**YOUR INSTRUCTIONS**
Copy the listing word for word, starting at the line that contains "## 1333. condition" and continuing through its final line.

+++ EXTRACTED ENTRIES

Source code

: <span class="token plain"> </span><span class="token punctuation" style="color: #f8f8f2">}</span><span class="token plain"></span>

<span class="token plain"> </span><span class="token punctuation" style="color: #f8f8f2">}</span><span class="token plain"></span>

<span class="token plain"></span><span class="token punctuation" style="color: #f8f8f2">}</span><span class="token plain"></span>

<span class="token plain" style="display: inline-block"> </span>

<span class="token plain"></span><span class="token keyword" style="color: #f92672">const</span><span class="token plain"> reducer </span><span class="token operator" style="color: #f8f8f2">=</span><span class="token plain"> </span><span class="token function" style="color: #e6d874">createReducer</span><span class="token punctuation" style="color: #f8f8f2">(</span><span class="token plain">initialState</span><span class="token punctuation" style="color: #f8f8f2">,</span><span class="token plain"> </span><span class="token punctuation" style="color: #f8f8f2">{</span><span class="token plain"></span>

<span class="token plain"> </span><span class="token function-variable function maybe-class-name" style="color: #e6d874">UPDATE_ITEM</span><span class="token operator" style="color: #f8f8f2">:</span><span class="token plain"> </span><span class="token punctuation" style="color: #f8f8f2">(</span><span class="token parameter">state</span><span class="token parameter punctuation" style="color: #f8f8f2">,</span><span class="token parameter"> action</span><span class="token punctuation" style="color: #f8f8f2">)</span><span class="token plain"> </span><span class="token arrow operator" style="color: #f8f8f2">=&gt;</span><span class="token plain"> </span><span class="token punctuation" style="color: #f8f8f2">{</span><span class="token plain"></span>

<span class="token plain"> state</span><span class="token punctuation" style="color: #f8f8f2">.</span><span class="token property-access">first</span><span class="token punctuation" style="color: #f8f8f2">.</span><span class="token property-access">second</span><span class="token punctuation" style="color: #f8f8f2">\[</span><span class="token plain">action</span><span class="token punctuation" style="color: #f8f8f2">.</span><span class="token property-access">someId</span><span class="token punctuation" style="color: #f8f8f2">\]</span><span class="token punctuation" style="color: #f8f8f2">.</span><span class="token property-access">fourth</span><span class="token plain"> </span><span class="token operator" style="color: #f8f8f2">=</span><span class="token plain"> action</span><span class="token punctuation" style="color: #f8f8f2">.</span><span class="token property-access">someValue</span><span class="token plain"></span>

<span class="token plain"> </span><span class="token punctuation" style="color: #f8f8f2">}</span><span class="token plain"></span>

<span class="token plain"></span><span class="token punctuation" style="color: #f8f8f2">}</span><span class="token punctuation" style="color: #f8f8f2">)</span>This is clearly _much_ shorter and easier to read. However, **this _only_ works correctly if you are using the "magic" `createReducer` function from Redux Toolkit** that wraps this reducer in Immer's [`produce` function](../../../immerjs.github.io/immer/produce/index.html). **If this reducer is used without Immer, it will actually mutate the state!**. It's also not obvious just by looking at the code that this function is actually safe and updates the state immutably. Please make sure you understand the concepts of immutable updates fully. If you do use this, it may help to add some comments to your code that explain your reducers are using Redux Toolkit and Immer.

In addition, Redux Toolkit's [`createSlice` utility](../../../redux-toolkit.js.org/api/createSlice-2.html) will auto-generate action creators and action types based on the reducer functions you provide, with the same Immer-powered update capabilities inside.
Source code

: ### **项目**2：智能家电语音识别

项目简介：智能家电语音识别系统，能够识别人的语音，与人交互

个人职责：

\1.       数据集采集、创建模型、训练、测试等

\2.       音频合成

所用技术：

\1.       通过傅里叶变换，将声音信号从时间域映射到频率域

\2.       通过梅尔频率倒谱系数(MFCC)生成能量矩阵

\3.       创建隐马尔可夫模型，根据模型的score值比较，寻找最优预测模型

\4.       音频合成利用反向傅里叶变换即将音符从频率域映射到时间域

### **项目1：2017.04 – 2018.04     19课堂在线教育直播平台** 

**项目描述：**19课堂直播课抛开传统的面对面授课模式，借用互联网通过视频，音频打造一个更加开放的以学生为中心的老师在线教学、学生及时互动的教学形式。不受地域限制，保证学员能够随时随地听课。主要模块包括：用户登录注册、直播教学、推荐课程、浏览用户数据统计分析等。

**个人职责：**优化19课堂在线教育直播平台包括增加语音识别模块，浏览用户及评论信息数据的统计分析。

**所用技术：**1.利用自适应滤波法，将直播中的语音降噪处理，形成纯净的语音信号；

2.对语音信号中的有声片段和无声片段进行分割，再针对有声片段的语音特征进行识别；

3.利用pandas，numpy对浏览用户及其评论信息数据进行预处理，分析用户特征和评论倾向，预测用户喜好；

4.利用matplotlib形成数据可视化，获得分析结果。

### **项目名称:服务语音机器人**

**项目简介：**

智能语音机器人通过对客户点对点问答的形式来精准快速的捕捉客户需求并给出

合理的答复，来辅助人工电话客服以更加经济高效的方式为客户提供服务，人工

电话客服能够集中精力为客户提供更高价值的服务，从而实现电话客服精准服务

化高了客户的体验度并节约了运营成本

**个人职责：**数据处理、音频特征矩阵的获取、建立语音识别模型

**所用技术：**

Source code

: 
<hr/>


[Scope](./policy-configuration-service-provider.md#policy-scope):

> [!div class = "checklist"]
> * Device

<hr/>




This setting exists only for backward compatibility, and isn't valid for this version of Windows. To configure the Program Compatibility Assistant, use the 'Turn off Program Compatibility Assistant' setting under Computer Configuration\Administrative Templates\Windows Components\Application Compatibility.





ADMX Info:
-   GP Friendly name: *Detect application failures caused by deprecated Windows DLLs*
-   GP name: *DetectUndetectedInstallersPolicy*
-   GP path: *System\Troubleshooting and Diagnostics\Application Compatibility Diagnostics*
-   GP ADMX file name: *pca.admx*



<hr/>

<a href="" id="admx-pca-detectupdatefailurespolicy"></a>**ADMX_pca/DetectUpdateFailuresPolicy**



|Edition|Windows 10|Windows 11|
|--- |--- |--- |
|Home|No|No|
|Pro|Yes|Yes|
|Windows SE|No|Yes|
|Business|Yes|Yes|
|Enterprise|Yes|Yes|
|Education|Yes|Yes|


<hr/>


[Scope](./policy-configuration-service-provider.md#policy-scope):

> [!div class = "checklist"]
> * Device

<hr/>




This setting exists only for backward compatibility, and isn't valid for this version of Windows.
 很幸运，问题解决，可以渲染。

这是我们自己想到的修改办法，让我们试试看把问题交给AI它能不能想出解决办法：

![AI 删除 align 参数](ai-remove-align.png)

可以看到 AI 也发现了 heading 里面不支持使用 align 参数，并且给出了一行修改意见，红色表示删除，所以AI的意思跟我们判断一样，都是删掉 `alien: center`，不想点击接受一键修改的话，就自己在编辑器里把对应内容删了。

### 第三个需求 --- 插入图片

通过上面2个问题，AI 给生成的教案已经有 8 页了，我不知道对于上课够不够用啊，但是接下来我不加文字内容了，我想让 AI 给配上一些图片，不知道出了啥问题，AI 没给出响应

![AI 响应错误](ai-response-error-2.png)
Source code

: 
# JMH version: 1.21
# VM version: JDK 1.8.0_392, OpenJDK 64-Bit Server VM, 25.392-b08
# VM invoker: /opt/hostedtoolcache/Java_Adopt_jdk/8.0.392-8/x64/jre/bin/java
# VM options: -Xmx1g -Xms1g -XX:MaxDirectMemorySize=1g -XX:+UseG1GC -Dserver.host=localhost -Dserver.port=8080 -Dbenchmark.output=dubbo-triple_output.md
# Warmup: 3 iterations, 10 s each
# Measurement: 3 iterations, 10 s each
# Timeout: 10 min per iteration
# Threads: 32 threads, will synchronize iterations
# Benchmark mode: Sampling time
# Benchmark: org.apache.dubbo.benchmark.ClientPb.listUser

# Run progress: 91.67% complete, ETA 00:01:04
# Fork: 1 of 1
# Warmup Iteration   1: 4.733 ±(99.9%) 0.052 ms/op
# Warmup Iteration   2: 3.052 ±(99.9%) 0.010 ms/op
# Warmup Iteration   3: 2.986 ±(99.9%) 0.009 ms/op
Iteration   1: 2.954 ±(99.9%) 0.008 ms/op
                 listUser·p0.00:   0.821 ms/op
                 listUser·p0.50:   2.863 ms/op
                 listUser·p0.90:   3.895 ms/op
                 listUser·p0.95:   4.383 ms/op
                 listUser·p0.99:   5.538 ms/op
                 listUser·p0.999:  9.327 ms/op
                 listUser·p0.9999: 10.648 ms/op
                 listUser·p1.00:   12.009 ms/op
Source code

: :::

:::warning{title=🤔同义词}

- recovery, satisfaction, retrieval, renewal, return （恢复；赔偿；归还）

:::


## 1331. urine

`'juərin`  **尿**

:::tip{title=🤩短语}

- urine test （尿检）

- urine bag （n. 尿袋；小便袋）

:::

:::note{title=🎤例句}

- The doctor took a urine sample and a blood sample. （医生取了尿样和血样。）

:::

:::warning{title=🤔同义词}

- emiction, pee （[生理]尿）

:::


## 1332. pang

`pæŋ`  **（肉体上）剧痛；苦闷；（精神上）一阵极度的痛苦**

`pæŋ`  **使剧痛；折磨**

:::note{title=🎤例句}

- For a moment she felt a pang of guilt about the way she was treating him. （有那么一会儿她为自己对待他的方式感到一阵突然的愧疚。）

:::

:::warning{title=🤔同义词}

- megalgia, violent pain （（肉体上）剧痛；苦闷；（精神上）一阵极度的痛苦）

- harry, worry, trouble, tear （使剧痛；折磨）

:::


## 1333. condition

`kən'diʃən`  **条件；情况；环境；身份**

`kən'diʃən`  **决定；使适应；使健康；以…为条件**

++++++

**ANSWER SECTION**
## 1333. condition

`kən'diʃən`  **条件；情况；环境；身份**

`kən'diʃən`  **决定；使适应；使健康；以…为条件**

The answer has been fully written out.